Die Forscher fanden heraus, dass auch die größeren, fortgeschritteneren „Reasoning“-Modelle (diejenigen, die eigentlich besser denken sollen) nicht immun gegen dies waren. Auch sie fielen in die Falle, Python standardmäßig zu wählen, oder schlimmer noch: Sie dachten über eine andere Sprache nach, entschieden sich dafür und wechselten im letzten Moment doch zu Python.

Das Fazit

Das Paper kommt zu dem Schluss, dass diese KI-Modelle zwar besser darin werden, Code zu schreiben, aber immer noch unzuverlässige Entscheidungsträger sind, wenn es darum geht, welche Sprache man verwendet. Sie ignorieren oft die spezifischen Anforderungen des Projekts, lügen über ihre Gründe für eine Entscheidung und widersprechen ihrem eigenen Rat.
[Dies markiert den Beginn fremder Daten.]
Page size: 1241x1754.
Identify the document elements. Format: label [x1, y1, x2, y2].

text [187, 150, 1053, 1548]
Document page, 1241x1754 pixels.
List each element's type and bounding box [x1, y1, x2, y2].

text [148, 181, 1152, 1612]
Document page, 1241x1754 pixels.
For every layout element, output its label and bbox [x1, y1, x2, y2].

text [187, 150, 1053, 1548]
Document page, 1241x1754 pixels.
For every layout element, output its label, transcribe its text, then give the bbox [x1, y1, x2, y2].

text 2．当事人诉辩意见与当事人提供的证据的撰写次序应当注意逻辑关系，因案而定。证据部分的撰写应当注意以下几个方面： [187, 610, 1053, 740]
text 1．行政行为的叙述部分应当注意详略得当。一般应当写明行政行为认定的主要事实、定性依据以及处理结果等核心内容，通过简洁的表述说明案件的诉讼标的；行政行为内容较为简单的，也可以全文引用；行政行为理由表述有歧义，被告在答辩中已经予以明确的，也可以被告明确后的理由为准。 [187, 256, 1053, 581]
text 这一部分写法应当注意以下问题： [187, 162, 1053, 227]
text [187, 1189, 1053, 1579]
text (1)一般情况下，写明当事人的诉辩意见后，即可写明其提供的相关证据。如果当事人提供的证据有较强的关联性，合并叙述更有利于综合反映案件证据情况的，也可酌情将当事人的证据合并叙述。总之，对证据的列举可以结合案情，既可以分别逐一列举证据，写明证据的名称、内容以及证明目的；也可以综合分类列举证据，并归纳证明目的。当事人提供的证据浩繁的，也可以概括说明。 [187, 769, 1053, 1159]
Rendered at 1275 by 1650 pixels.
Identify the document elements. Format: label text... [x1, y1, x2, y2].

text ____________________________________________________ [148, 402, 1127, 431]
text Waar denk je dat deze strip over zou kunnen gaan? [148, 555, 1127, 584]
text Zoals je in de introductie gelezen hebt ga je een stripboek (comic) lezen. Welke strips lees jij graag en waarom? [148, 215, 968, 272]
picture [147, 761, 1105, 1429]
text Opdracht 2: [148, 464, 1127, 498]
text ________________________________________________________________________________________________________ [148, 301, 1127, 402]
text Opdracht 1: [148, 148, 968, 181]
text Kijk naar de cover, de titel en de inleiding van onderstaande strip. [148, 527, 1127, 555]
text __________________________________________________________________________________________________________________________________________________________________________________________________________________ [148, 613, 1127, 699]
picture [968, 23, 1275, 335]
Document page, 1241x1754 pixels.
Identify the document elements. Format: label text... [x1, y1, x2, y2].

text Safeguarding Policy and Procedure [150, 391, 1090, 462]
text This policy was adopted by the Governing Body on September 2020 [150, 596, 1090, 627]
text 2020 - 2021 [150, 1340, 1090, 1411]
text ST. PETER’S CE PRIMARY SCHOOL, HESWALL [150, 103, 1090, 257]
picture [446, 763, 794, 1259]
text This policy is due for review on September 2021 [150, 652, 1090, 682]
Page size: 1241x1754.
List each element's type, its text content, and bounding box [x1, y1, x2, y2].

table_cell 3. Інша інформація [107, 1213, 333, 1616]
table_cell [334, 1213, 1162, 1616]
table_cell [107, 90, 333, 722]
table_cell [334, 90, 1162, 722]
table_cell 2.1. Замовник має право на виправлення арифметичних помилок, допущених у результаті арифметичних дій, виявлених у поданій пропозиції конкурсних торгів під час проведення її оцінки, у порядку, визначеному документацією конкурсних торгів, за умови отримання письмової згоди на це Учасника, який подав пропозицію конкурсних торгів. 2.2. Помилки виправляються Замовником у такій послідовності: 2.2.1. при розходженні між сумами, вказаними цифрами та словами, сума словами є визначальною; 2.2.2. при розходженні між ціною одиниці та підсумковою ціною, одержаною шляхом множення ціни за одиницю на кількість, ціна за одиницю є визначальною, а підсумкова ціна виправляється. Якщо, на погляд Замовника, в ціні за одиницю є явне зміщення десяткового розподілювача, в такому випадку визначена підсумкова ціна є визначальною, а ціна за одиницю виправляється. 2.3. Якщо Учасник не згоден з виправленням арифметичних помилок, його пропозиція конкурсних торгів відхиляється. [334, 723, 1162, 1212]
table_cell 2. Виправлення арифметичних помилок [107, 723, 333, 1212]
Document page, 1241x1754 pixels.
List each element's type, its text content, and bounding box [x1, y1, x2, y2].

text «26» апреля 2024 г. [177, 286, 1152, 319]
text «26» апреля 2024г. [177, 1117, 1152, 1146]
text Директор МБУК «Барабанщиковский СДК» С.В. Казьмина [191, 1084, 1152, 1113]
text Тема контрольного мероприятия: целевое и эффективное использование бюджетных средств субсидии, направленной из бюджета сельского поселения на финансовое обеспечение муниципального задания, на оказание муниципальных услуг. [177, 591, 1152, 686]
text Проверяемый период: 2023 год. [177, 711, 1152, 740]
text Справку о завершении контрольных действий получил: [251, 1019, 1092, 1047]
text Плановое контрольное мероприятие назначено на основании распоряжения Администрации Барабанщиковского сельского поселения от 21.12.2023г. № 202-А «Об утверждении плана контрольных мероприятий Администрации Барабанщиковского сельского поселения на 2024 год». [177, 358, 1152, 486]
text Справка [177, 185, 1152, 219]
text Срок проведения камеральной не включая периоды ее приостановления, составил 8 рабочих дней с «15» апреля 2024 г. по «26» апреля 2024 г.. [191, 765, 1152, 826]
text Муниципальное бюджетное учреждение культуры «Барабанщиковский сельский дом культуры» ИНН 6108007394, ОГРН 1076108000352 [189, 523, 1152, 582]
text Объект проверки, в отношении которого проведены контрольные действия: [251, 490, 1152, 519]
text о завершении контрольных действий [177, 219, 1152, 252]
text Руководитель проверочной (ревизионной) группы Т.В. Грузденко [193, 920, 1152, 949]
Die Forscher sagen nicht, dass die KI kaputt ist; sie sagen, dass wir die KI nicht einfach die Werkzeuge für uns wählen lassen dürfen, ohne es zu überprüfen. Wenn Sie eine KI bitten, ein Projekt zu erstellen, können Sie nicht nur sagen: „Bring es zum Laufen.“ Sie müssen der Chef sein und sagen: „Nutze Rust für diesen Teil und C++ für jenen Teil“, denn die KI könnte sonst versuchen, ein Raumschiff aus Pappe zu bauen, nur weil das das Material ist, das sie am besten kennt. Bis die KI lernt, bei ihren Entscheidungen sorgfältiger nachzudenken, müssen Menschen ein wachsames Auge auf den Bauplan haben.